Finance is no different. There are no "safe" investments, only varying levels of risk and reward. Mitigating the risk of a single bank failure locking up your $2MM raise is a couple hours of work. Only you can say whether mitigating that risk is worth the effort.

1 comments

Putting money in a bank is risk management.
Respectfully, it's not. Choosing a bank is an aspect of risk management, the act of throwing all your money into whatever thing that calls itself a bank and is most convenient is not risk management, it's risky behavior.

Risk management would be asking the question "should I be putting all my eggs in a basket that seems very tied to the tech economy / northern California real estate market / low interest rates?". Diversification would be trying to get the money you use to pay your tech workers invested in something as far away from tech as possible.

Putting money in a bank is a form of risk management.

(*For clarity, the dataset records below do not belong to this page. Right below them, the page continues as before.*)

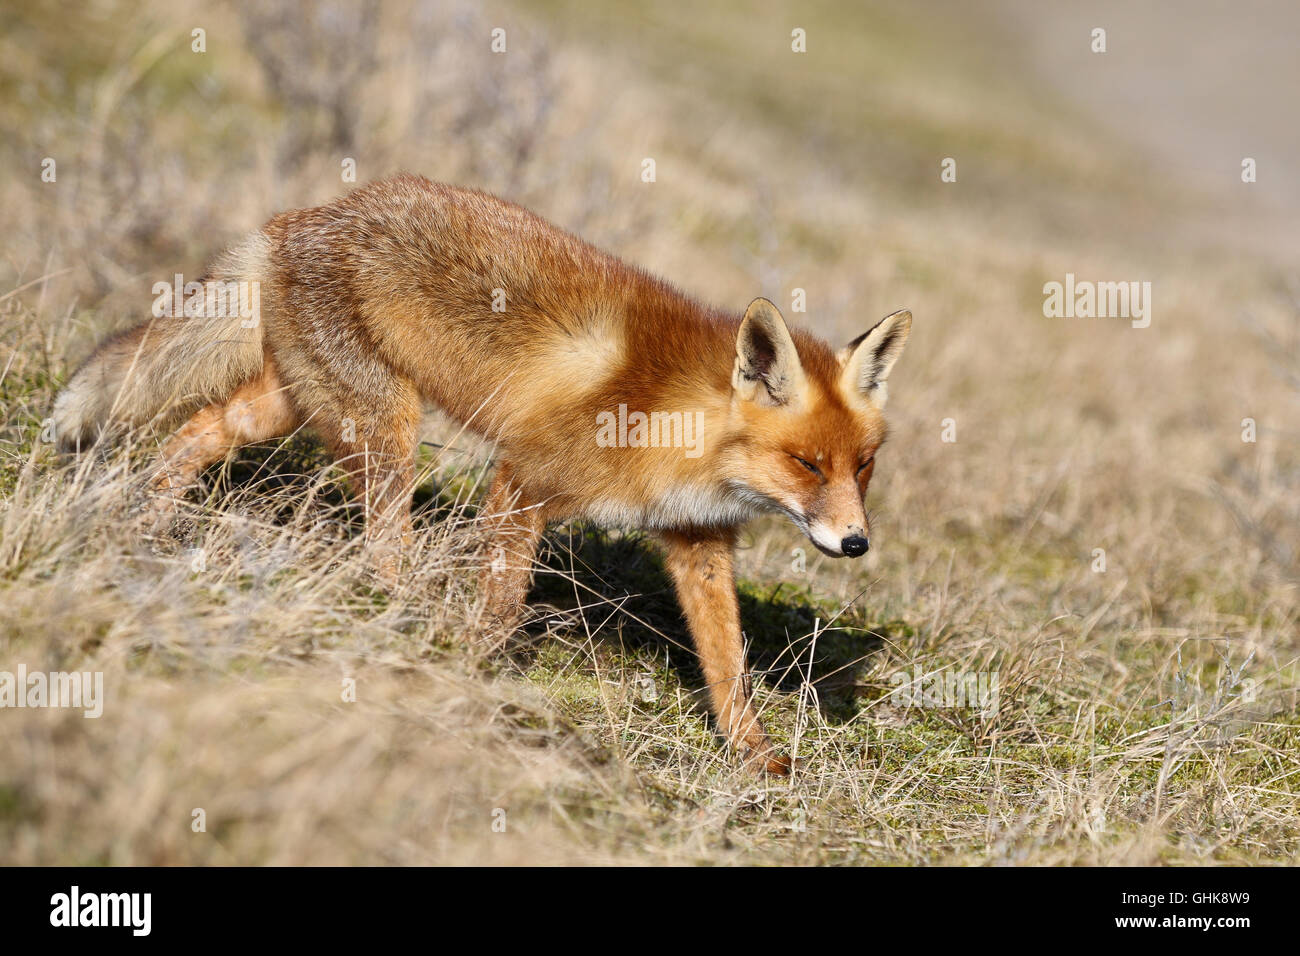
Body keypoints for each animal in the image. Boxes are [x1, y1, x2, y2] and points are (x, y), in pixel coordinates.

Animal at [55, 175, 909, 775]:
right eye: (805, 463)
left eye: (862, 465)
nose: (856, 544)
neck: (684, 425)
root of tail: (301, 216)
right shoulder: (524, 479)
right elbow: (503, 601)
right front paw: (478, 669)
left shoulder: (697, 543)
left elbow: (728, 663)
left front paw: (752, 753)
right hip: (386, 428)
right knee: (380, 541)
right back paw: (395, 607)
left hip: (296, 405)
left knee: (202, 428)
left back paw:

A startup can choose to:

* Buy expensive office equipment or put it in a bank

* Go on a hiring spree or put it in a bank

* Acquire another company or put it in a bank

* Put money in crypto or put it in a bank

Shopping for a bank might mitigate a bit more of your risk. Putting it inside of a bank is low risk compared to the many things you can do with money.

Hundreds of thousands of businesses store more than $250k in a bank and for most of them, the largest risk to their business is not their bank.